緋梅則是輕輕的掃過聶昊一眼,放話道:「如果真有,我就把他給殺了!」
「嘖!你到時候要是需要刀子,我倒是可以借你。」藍琰濯不怕死的說道。
「藍琰濯!你少幸災樂禍了!」聶昊狠狠的瞪視著藍琰濯,但後者顯然不痛不癢。
那名製造這場混亂的小廝,則愕然的看著他們眼中偉大的護衛們,居然為了這些小事而爭吵起來。
「呃……請問……」
小廝覺得廳內越來越有肅殺之氣,不知道他是不是可以活著離開,他只是傳個話而已呀!不會要他命喪黃泉吧!

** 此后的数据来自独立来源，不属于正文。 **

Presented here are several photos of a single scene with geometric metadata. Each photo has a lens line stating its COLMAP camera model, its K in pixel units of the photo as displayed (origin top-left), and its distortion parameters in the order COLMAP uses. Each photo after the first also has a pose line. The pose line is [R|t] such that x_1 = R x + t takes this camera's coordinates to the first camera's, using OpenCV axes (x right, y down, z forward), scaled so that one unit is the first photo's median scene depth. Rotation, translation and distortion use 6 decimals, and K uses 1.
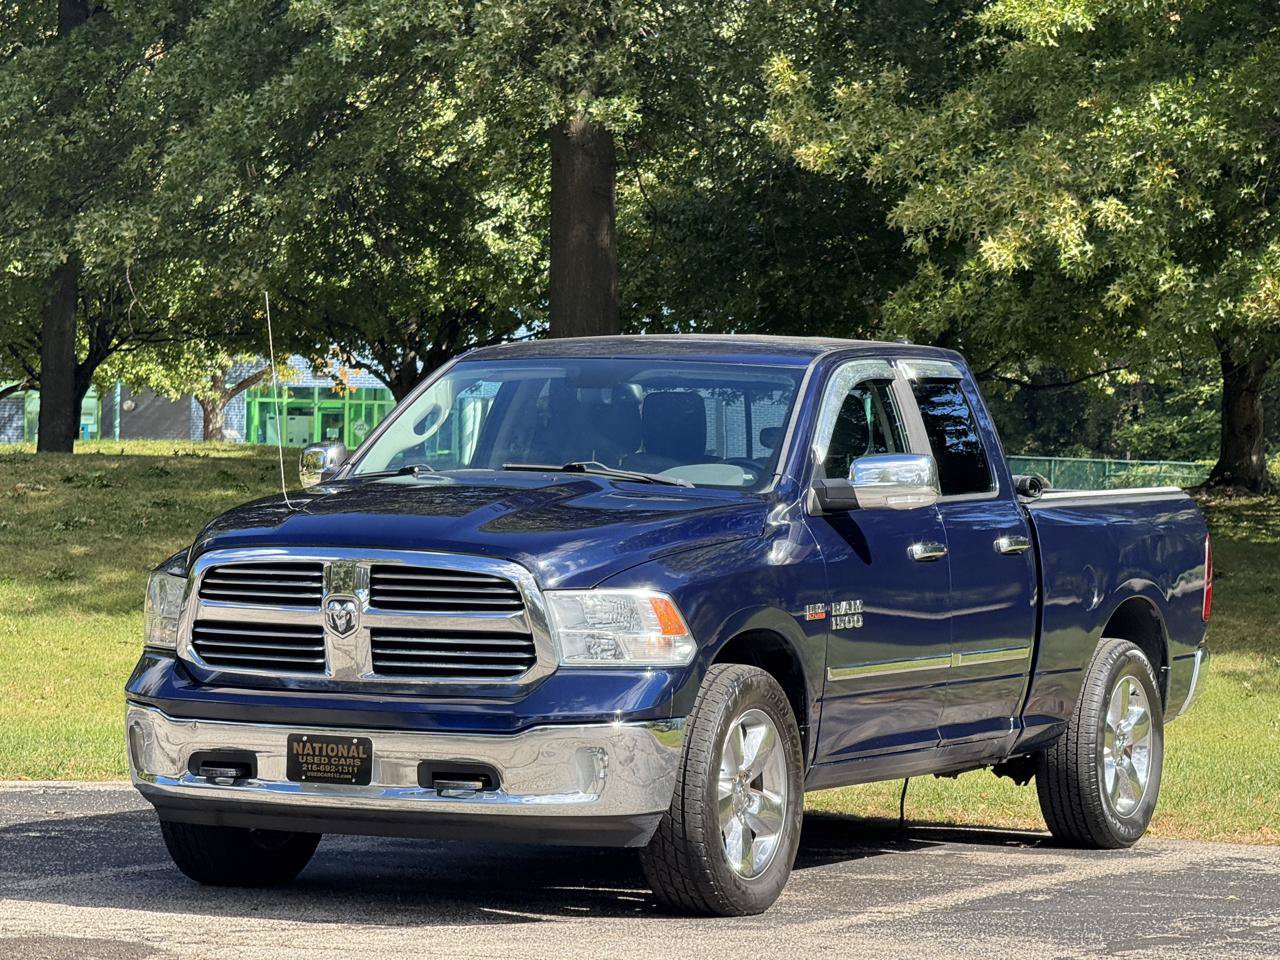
lens RADIAL K [[4891.0, 0, 640.0], [0, 4891.0, 480.0], [0, 0, 1]] dist [0.222925, 0.098081]
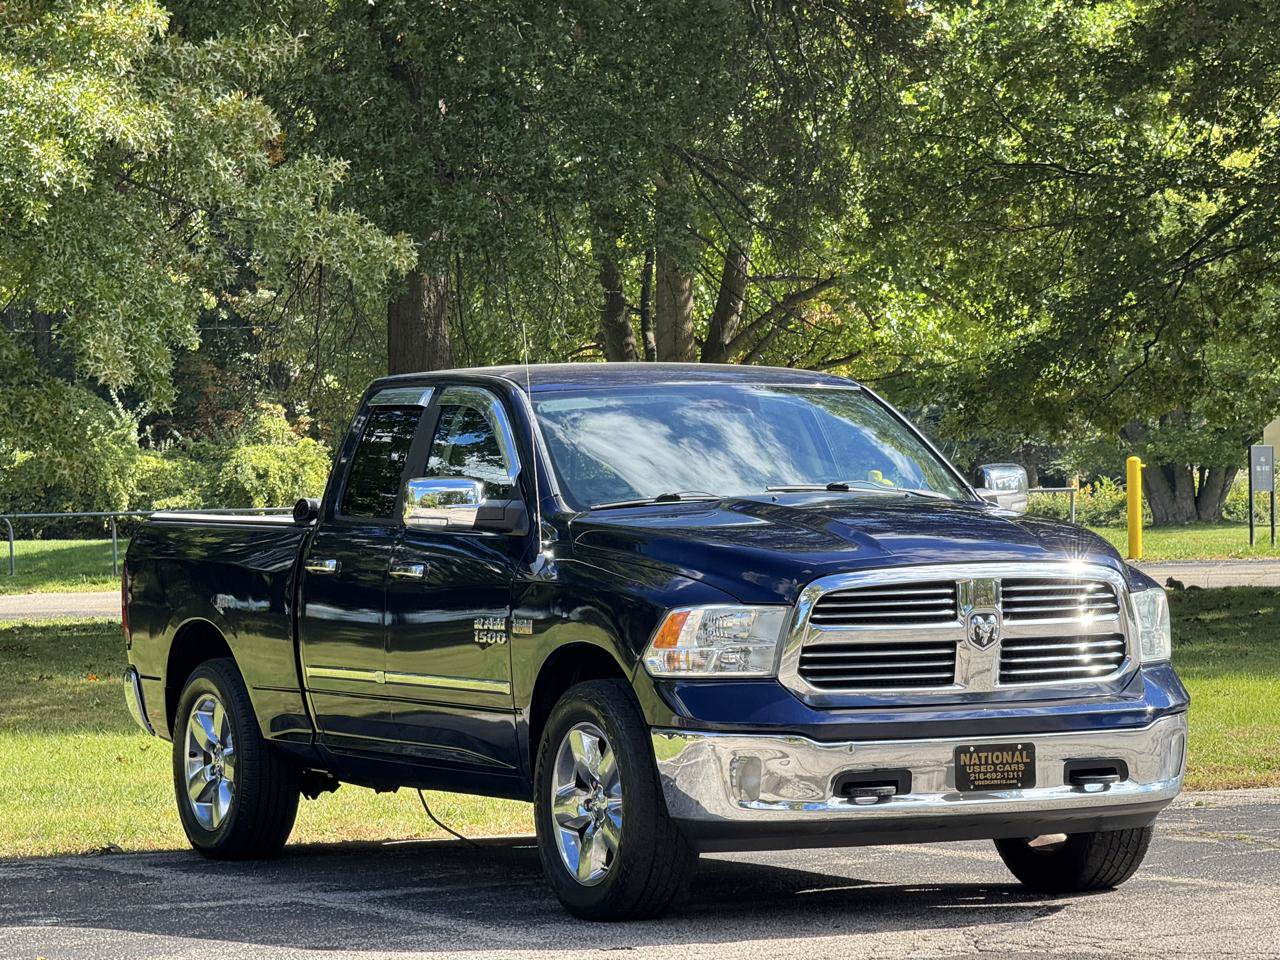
lens RADIAL K [[4891.0, 0, 640.0], [0, 4891.0, 480.0], [0, 0, 1]] dist [0.222925, 0.098081]
pose [[0.633801, -0.036392, 0.772640, -0.850329], [0.042903, 0.999009, 0.011860, -0.018121], [-0.772305, 0.025632, 0.634734, 0.368432]]
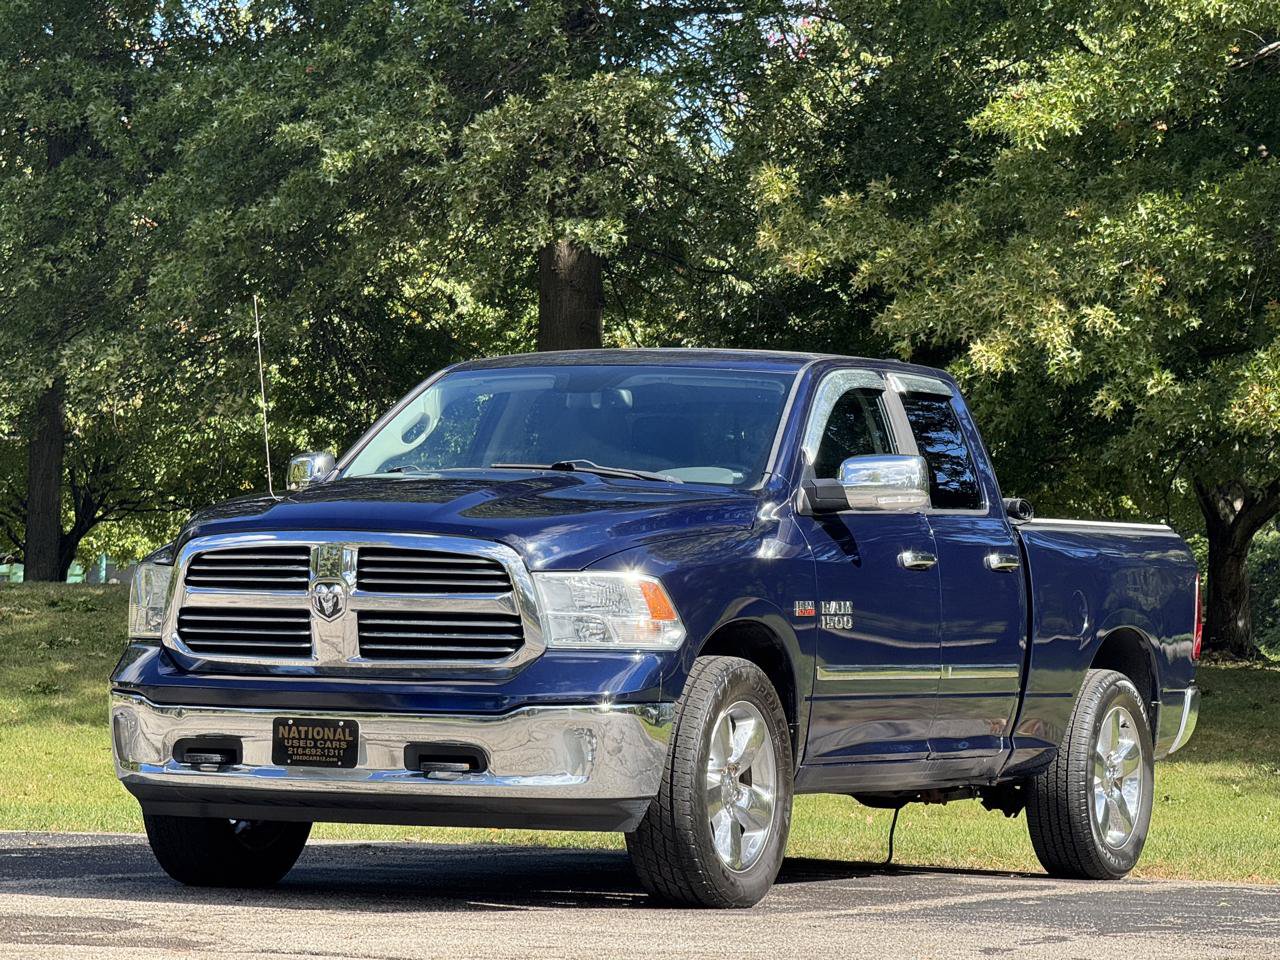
lens RADIAL K [[4891.0, 0, 640.0], [0, 4891.0, 480.0], [0, 0, 1]] dist [0.222925, 0.098081]
pose [[0.999988, 0.003755, 0.003004, -0.000753], [-0.003626, 0.999114, -0.041925, 0.042099], [-0.003158, 0.041913, 0.999116, 0.005567]]
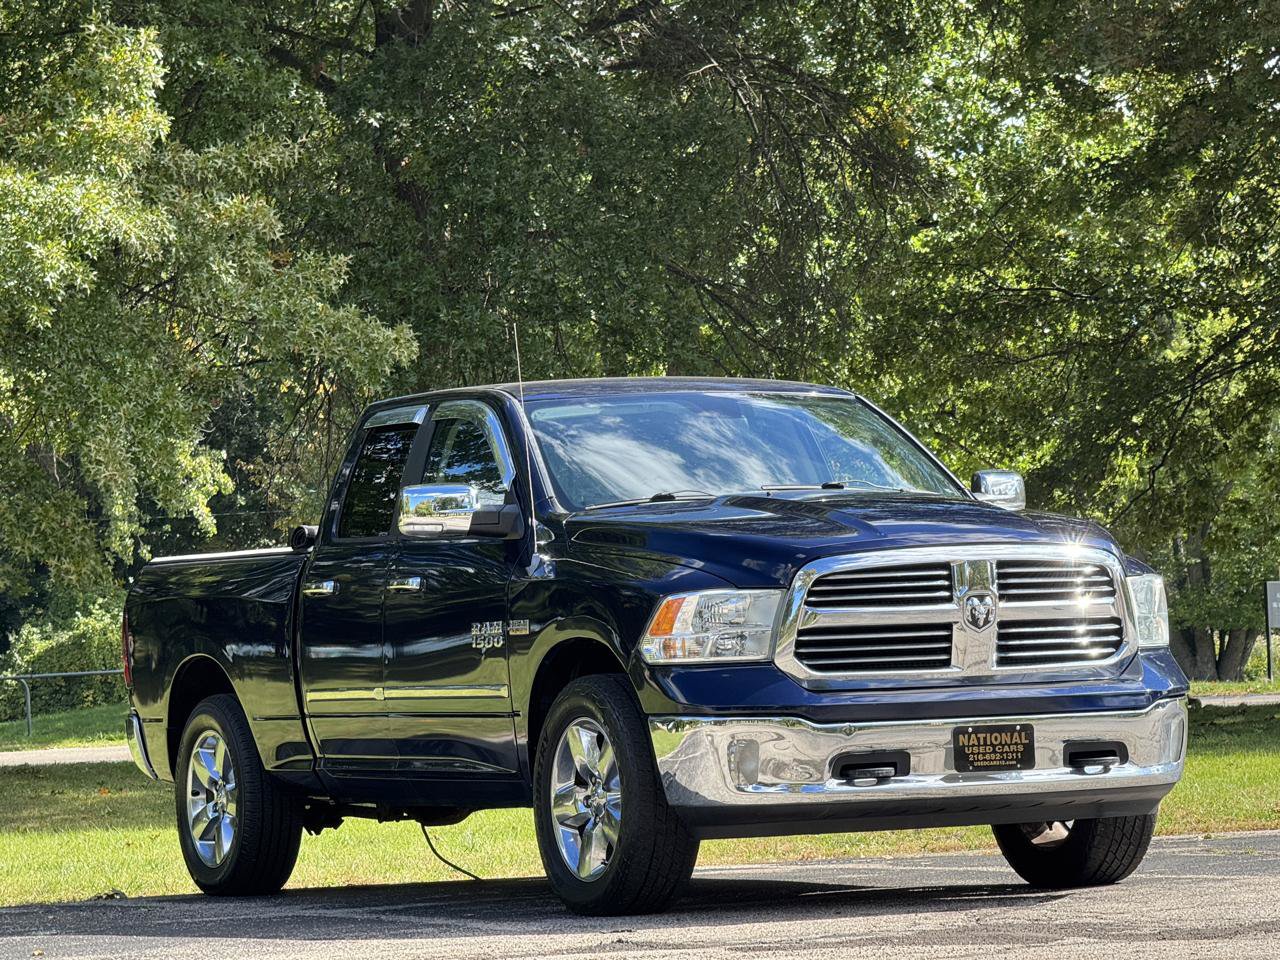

「你去請他過來。」湛恩傑倒是看到了為難的小廝,溫和的跟他說著。
「謝謝。」小廝像是鬆了口氣般的快速離去。
湛恩傑轉身看著一室的混亂,沒有多加理會,慢慢的踱步回到自己的座位上。
「住口!」歐陽任佐冷聲的喊道。
聽到歐陽任佐警告性的低吼後,瞬間所有的爭執完全冷卻,每個人乖乖的回到各自的座位上。此時剛剛離去的小廝帶來了一位福態的中年男子。
「稟莊主,連雷成帶到。」
小廝說完之後,則又轉身的離去,留下一臉緊張的連雷成。
「呃……唔……」他要怎麼稱呼他,才不會得罪惡龍莊主。
「連莊主不用客氣,不知道你來此有何貴事。」藍琰濯開口問道。
想也知道連雷成怕得罪歐陽任佐,又不想貶低自己的身份,才會看起來那麼的不乾脆。
「這一次來這裡,是聽說小女前幾個月失蹤,又回到惡龍山莊,所以想來看看小女的狀況。」連雷成在半生歲月中,都是以高高在上的姿態看著底下的人,卻沒有想到有一日他也會站在人下,而且那些人都比他年輕有為。
「既然連老爺擔心夫人,我去請夫人過來吧!」緋梅起身說完之後,即往顯鳳院而去。
「連老爺請坐。」湛恩傑和氣的說著。
「不用了!我還是站著就好。」連雷成看著廳內的八個位子,前六個位子已經被惡龍護衛所佔據,而他們也顯然沒有要讓位的意思,要他在剩下的位子中選擇,他倒是寧願站著。
「連老爺客氣了!」藍琰濯那會不知道連雷成的心態,嫌那些位子地位低,他也不想想惡龍山莊內的椅子,天下有幾人可以幸運的坐在上面。
更何況歐陽都沒有開口說什麼,伙歿琊、白雲焰則是坐在最前位也沒打算讓位,那他和湛恩傑、毒惡龍的位子,他當然也不會去坐。